Düsseldorf Grüne fordern Ernährungsstandards für Kita, Schule, Kantinen

Die Grünen fordern neue Standards für gesunde, nachhaltige Ernährung in Kitas, Schulen, Mensen, Landesbehörden und Senioreneinrichtungen Nordrhein-Westfalens. In einer am Freitag in Düsseldorf vorgestellten Studie für die Landtagsfraktion stellte der Münsteraner Ernährungswissenschaftler Guido Ritter fest: "Nur in circa 30 Prozent der Kitas und in 14 Prozent der Schulen wird frisch vor Ort gekocht." Qualitätsstandards der Deutschen Gesellschaft für Ernährung (DGE) würden unterschritten, vor allem Fleisch und Wurst zu häufig angeboten.
In seinen Empfehlungen für eine "NRW-Ernährungsstrategie" empfiehlt der Ökotrophologie-Professor unter anderem "kostenlose gesunde und nachhaltige Verpflegung an allen Kitas und Schulen". Die Grünen wollen die Vorschläge am 20. November bei einem Ernährungskongress im Landtag mit Experten und Praktikern erörtern.
"Wir wollen, dass alle Kinder in Kita und Schule gutes und gesundes Essen bekommen - und das kann nicht vom Geldbeutel abhängen", unterstrich Fraktionschefin Josefine Paul. "Wir müssen jetzt den Einstieg schaffen", ergänzte der Landwirtschaftsexperte der Fraktion, Norwich Rüße. Ob und wann Mittagessen am Ende komplett kostenfrei angeboten werden könne, sei zu prüfen. "Gutes Essen müsste aber auf jeden Fall günstiger sein als die Frittenbude nebenan."

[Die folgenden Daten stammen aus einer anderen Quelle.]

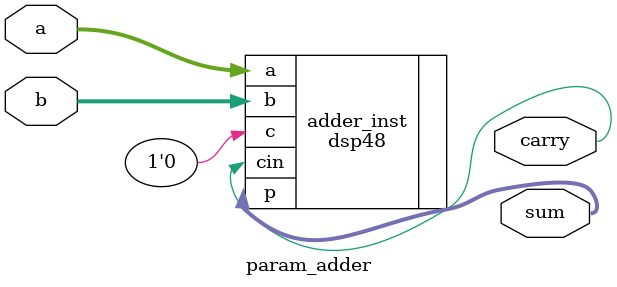
<source format=v>
module param_adder #(parameter WIDTH=8) (
    input [WIDTH-1:0] a, b,
    output [WIDTH-1:0] sum,
    output carry
);

  dsp48  adder_inst (
    .a(a),
    .b(b),
    .c(1'b0),
    .p(sum),
    .cin(carry)
  );

endmodule
</source>
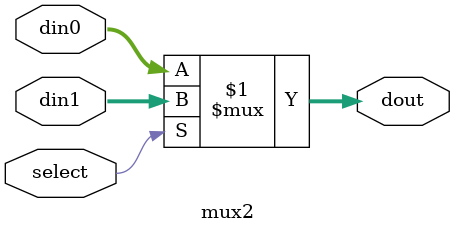
<source format=v>
`timescale 1ns / 1ps

(* DONT_TOUCH = "yes" *)
module mux2 #(
    parameter DATA_WIDTH = 32
)(
    input  [DATA_WIDTH-1:0] din0,
    input  [DATA_WIDTH-1:0] din1,
    input  select,
    output [DATA_WIDTH-1:0] dout
);

    assign dout = select ? din1 : din0;
endmodule

</source>
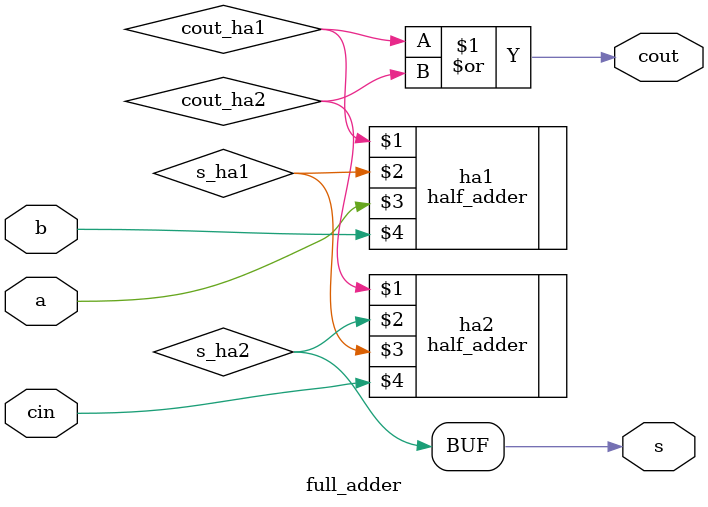
<source format=v>
`timescale 1ns/100ps

module full_adder(
	output cout,
	output s,
	input a,
	input b,
	input cin
	);

	wire cout_ha1, s_ha1, cout_ha2, s_ha2;
	half_adder ha1(cout_ha1, s_ha1, a, b);
	half_adder ha2(cout_ha2, s_ha2, s_ha1, cin);

	or(cout, cout_ha1, cout_ha2);
	assign s = s_ha2;

endmodule

</source>
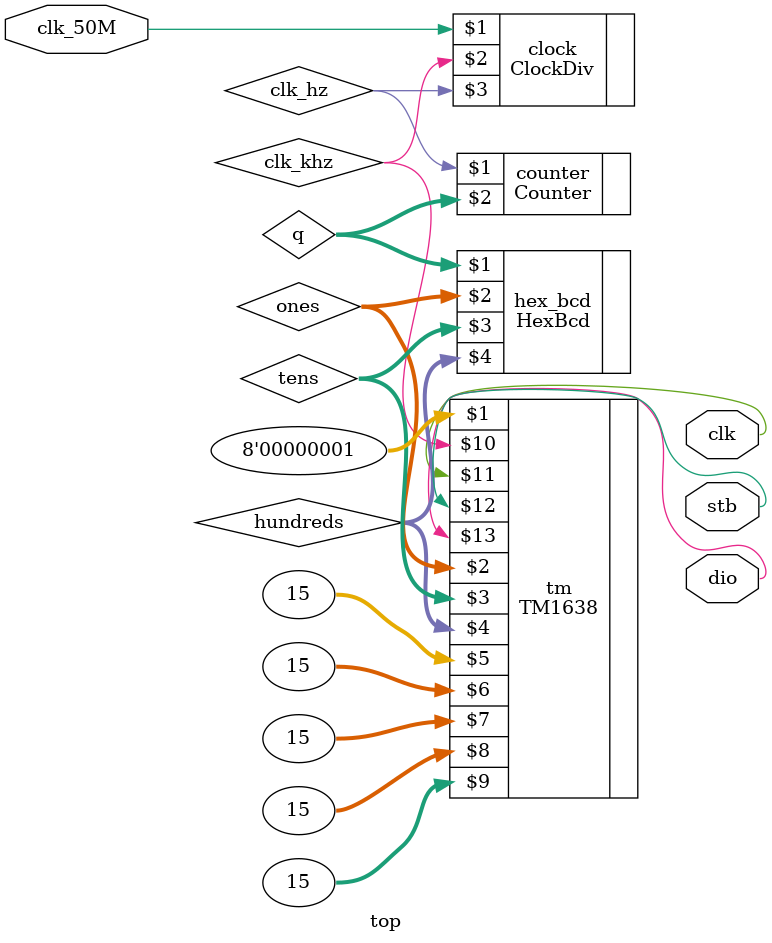
<source format=v>
`timescale 1ns / 1ps
module top(input clk_50M,
output wire clk,
 output wire stb,
 output wire dio
 );
wire clk_khz,clk_hz;
wire [7:0] q;
wire [3:0] ones,tens,hundreds ;
ClockDiv clock (clk_50M, clk_khz,clk_hz) ;
Counter counter (clk_hz,q ) ;
HexBcd hex_bcd (q,ones,tens,hundreds);
//wire [3:0] seg [7:0];
TM1638 tm (8'b1,ones,tens,hundreds,15,15,15,15,15,
clk_khz,
 clk,
 stb,
 dio
 );
endmodule

</source>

Dabei sei gegen die beliebte Currywurst ab und an nichts zu sagen. Das Fleisch sollte dann aber aus artgerechter Tierhaltung stammen, mahnte der Steinfurter Öko-Landwirt. Und er stelle sich oft die Frage: "Warum ist die Currywurst so groß?"
In Kantinen der Landesbehörden und Senioreneinrichtungen werden der Studie zufolge häufiger als in Kitas und Schulen frische Lebensmittel direkt verarbeitet. Allerdings würden auch hier oft die Mindeststandards der DGE unterschritten und zu wenig pflanzliche Lebensmittel wie Gemüse und Obst im Speiseplan angeboten. Mit 1100 Gramm pro Kopf und Woche lägen die Deutschen beim Fleischkonsum um das Doppelte über den Empfehlungen, stellte Ritter fest.
In NRW fehle eine strategische Steuerung der Ernährungspolitik, kritisierte Paul. Dies wirke sich auch negativ auf die Landwirtschaft, das Klima und die regionale Vermarktung aus. "Die Kantinen wollen sich auf den Weg machen, aber sie brauchen Unterstützung", mahnte sie.
Jeder Mensch treffe täglich, bewusst oder unbewusst, etwa 200 Entscheidungen zu seiner Ernährung, erklärte Ritter. Häufig gebe dabei nicht die beste Qualität den Ausschlag, sondern die Frage: Was ist verfügbar und noch bezahlbar?
Der Studie zufolge fehlt es in NRW an Ernährungsbildung in Kitas und Schulen sowie an Fachpersonal, das solches Wissen vermitteln kann. Ritter empfiehlt kommunale "Ernährungsscouts" zur Beratung von Kitas, Schulen und Kantinen sowie regelmäßige Schulungen für Akteure in Gemeinschaftsverpflegungen. Die Kantinen-Richtline des Landes sei viel zu unspezifisch. Andere Länder gäben konkrete Nachhaltigkeitskriterien für Beschaffungen und Ausschreibungen vor, etwa Quoten für Bio-Produkte, saisonale oder regionale Ware.
Dabei gehe es heute nicht mehr um vegetarische Zwangsbeglückungen mit "Veggie-Days" in Mensen und Kantinen, betonten der Wissenschaftler und die Grünen. Laut jüngstem Jugendreport der Universität Göttingen seien die allermeisten jungen Leute sehr interessiert an nachhaltiger Ernährung und eher gegen die althergebrachte Essenstradition nach dem Motto: "Darf es noch ein bisschen mehr sein?", bilanzierte Ritter.
Derzeit fielen allein in NRW in Kitas, Schulen, Hochschulen, öffentlichen Kantinen sowie in Pflege- und Gesundheitseinrichtungen jährlich rund 35 000 Tonnen vermeidbare Lebensmittelabfälle an. "Wir haben jetzt eine Generation, die nicht nur satt ist, sondern das ein Stück weit auch satt hat", sagte Ritter.